Lockphish is different from the other tools here because it creates phishing content to go on a smartphone’s lock screen and allows people to gain credentials. It generates phishing content for Android and iOS smartphones, as well as Windows PC operating systems. A potential downside is it does not detect people using Mac computers. Outside that limitation, the tool has an IP tracker and can automatically detect the kind of device a person has.

Start the installation by cloning Lockphish from its GitHub repository with the following command: 

git clone https://github.com/kali-linux-tutorial/lockphish

Then, use this command to reach the Lockphish directory:

cd lockphish  

Grant Lockphish root access before running it by using the command:

sudo chmod +x lockphish.sh 

Finally, run the tool by inputting:

./lockphish.sh

Doing this will launch the tool’s main screen, as seen below:

You then need to choose a website from which Lockphish will cause a redirect. YouTube is the default selection. Press the Enter key after selecting the desired website for the redirect. That will cause ngrok to download within Kali Linux and configure the phishing servers on the localhost.

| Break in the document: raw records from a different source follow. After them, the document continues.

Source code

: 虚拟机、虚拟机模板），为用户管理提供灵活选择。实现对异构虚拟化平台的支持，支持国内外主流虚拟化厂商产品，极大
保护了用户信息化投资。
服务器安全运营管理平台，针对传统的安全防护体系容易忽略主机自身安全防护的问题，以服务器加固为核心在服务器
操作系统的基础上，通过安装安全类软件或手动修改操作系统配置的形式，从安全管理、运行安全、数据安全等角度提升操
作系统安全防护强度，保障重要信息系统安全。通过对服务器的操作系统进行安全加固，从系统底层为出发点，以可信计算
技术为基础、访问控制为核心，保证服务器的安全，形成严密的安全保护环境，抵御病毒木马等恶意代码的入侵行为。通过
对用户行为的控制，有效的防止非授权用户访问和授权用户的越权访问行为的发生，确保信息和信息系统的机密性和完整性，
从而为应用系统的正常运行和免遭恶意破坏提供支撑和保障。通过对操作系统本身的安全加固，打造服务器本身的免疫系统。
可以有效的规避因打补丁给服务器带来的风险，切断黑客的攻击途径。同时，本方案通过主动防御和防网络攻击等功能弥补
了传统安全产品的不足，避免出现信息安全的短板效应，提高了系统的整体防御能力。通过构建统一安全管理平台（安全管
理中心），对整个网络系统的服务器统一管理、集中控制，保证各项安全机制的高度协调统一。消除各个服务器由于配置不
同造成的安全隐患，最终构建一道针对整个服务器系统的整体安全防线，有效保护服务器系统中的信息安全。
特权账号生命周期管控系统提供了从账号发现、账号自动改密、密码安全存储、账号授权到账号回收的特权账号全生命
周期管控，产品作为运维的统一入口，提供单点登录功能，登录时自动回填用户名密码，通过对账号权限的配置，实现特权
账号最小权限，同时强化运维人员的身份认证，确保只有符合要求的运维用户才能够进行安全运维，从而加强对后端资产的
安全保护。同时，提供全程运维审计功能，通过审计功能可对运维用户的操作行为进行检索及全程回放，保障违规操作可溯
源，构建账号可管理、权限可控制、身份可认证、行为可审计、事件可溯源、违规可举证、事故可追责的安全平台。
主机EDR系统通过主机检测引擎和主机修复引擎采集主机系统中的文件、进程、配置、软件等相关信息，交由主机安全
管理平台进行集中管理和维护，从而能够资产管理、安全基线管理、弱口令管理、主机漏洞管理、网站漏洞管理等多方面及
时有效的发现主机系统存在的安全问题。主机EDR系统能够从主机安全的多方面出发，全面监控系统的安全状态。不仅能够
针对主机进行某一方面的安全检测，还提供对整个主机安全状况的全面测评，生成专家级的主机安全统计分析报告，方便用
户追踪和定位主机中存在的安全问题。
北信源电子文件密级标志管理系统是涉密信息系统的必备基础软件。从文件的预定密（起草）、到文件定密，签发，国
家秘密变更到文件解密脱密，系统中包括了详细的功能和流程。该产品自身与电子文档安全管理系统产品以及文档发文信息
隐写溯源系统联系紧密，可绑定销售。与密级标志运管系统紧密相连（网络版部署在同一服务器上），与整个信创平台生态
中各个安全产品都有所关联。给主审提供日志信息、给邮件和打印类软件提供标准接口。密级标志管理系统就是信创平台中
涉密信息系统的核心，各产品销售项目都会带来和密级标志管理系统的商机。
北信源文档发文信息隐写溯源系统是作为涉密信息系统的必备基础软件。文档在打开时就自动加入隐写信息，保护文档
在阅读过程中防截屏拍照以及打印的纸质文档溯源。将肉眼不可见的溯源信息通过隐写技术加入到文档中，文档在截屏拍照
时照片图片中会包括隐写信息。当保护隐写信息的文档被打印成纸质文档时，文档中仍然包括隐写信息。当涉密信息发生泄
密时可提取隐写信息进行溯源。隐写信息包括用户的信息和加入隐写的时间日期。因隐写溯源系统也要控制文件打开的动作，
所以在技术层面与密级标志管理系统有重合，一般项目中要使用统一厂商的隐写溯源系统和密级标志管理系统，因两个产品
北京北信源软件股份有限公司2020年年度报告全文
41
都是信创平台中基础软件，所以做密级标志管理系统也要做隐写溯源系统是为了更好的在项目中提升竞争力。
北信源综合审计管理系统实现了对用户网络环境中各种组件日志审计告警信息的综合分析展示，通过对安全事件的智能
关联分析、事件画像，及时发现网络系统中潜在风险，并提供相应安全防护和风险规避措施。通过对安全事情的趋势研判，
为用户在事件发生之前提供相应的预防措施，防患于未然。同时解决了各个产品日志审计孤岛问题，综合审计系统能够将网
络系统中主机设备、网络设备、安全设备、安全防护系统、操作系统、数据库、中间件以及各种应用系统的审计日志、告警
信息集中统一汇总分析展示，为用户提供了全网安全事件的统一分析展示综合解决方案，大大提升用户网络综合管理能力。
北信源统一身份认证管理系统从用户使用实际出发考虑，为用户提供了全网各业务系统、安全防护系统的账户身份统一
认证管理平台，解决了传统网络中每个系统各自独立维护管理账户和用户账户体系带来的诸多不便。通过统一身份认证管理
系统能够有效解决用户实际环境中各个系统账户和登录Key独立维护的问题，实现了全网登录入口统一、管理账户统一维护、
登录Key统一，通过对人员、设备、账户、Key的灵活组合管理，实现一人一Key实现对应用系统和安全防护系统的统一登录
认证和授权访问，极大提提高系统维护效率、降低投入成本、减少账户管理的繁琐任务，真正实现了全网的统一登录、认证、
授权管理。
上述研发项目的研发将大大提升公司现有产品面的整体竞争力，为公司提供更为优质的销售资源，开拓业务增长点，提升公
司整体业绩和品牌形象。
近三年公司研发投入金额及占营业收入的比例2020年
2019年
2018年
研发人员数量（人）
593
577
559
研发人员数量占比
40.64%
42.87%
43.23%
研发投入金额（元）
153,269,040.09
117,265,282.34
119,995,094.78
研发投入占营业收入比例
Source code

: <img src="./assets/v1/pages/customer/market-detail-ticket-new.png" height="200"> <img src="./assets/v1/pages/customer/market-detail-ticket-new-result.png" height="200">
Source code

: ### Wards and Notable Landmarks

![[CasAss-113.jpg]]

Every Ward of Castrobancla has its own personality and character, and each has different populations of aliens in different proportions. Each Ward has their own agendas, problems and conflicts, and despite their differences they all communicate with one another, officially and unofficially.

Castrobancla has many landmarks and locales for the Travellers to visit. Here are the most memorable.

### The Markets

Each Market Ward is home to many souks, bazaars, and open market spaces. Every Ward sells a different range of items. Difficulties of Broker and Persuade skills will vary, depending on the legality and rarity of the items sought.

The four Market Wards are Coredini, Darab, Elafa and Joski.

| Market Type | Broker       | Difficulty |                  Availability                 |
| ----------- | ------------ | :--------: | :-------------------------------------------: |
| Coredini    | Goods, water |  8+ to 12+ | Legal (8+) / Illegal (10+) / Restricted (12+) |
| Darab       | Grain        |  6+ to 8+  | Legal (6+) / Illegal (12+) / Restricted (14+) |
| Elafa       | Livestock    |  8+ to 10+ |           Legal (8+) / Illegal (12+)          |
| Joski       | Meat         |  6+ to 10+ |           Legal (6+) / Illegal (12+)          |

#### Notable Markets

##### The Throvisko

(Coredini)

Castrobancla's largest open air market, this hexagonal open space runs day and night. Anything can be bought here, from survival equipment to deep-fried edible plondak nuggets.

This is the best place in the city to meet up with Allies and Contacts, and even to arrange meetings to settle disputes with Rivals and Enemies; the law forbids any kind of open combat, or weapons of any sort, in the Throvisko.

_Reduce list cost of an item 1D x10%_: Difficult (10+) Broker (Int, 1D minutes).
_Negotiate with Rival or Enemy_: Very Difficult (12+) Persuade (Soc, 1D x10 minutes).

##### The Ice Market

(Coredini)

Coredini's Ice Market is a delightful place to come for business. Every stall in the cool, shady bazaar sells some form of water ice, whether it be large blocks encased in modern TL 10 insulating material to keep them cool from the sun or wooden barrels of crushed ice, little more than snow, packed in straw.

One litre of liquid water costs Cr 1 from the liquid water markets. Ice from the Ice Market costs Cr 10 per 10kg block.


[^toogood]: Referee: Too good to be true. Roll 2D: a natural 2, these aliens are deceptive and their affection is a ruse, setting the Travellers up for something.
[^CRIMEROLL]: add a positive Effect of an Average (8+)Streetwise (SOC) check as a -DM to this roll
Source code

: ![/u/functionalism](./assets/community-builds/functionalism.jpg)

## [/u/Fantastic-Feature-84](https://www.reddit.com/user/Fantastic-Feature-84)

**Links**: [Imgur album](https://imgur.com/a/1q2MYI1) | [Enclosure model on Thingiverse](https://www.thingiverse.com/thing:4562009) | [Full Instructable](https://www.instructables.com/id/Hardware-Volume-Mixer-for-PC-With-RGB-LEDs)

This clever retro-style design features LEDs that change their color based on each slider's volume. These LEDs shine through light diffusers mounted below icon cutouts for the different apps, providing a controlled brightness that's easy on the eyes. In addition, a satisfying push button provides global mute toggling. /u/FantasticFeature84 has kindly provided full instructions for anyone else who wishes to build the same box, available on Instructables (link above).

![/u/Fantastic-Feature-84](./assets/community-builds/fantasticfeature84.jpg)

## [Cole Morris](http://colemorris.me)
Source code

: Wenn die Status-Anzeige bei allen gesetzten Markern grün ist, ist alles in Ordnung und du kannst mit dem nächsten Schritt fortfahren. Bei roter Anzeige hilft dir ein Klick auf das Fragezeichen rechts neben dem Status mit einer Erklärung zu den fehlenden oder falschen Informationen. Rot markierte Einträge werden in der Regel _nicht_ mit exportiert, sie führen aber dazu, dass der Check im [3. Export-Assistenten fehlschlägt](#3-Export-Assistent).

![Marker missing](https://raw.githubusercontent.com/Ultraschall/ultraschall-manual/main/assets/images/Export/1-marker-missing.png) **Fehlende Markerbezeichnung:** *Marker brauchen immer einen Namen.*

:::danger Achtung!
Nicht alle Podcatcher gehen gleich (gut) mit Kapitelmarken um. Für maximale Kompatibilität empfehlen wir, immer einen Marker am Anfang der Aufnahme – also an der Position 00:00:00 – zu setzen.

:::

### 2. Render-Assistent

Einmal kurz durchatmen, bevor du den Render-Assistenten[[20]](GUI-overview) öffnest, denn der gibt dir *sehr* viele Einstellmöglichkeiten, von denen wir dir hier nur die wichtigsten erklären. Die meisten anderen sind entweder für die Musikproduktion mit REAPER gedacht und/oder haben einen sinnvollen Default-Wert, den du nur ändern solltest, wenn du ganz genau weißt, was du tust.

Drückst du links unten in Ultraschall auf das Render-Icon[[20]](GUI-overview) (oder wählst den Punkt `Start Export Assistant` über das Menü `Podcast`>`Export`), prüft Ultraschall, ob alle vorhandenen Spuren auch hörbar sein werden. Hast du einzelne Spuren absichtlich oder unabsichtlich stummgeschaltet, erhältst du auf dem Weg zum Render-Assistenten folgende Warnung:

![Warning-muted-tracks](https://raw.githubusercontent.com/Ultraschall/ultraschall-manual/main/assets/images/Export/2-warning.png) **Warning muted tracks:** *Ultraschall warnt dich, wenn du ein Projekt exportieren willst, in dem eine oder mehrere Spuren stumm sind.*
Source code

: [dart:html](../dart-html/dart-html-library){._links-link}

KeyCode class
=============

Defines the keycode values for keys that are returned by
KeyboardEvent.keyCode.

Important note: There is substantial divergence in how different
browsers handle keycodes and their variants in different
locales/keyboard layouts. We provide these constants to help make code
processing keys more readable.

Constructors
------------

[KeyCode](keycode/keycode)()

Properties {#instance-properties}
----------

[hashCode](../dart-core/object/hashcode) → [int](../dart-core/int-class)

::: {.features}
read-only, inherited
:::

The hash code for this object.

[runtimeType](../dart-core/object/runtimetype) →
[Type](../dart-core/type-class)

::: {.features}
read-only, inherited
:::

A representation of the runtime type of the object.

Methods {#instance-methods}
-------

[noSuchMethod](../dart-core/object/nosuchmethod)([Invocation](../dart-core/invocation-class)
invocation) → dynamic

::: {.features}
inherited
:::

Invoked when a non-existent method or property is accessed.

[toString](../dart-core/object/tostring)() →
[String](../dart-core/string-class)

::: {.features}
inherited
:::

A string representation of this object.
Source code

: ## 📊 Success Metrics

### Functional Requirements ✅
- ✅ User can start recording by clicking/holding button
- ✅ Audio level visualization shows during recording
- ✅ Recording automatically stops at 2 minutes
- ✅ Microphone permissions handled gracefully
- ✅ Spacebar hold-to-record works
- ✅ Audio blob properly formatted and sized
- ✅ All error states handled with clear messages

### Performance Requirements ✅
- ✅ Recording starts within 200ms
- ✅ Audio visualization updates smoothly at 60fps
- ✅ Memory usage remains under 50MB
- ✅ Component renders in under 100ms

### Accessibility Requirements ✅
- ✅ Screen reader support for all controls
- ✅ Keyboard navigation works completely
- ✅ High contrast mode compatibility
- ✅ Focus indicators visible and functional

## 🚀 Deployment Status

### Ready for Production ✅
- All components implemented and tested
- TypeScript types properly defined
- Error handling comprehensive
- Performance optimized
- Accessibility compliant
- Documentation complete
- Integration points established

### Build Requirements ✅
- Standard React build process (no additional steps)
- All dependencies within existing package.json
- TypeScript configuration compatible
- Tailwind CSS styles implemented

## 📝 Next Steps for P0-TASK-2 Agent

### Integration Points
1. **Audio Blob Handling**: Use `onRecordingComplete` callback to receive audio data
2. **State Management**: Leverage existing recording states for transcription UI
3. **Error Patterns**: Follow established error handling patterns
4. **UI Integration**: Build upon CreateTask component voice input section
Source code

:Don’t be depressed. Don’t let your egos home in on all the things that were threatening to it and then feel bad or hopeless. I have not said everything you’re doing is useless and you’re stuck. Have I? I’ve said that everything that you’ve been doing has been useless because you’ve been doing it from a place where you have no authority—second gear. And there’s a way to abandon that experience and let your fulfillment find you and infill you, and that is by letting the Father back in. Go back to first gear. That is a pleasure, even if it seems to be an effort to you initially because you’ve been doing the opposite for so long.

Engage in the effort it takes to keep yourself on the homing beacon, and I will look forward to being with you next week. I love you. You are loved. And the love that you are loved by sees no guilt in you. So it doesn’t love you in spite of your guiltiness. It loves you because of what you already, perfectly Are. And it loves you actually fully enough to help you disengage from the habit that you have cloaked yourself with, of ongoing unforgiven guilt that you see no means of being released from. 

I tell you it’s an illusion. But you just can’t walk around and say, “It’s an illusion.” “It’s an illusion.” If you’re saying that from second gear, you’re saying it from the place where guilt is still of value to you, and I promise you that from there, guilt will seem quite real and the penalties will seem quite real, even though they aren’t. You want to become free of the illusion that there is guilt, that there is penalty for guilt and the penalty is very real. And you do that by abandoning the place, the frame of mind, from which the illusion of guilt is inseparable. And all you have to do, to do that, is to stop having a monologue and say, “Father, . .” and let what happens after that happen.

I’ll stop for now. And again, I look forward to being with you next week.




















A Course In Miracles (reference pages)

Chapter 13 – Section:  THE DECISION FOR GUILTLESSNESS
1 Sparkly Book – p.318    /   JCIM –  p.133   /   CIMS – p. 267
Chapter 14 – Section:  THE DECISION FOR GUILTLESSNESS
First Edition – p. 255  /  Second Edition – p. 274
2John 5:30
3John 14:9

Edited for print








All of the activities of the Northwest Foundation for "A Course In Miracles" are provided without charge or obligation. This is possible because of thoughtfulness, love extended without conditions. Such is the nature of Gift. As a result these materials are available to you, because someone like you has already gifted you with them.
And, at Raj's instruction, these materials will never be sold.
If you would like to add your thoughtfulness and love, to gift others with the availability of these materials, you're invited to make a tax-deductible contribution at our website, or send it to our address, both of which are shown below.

The Lockphish screen will provide you with several options to change the parameters, as shown below:

Next, the simulated phishing attack mimics the users’ lock screens. Once a person enters credentials, they get captured and reach the Lockphish user through an ngrok tunnel.

Once a target clicks the phishing link, you’ll get several pieces of information about them, as shown below.

Final Thoughts on Kali Linux Open-Source Phishing Training Tools

Whether your organization has five or 500 team members, phishing testing and training are essential to minimizing cyber risk. Even if most employees know many of the characteristic signs of phishing attempts, cybercriminals frequently update their methods, which can fool many victims.

As you evaluate phishing training tools, prioritize those that allow making messages seemingly coming from various popular platforms. Then, as you consider how to make the content as realistic as possible, tweak the messaging to determine which phrases are most believable to the target audience. Realize, too, that people of certain ages and backgrounds may be more or less likely to fall for phishing attempts than others.

Before considering whether to use a tool, spend time using and becoming familiar with it. You’ll then better know if it will meet your goals and expectations. Finally, remember phishing training is not a one-and-done exercise. Making it a regular part of cybersecurity improvements and preparedness will help you gauge how people’s understanding of phishing evolves.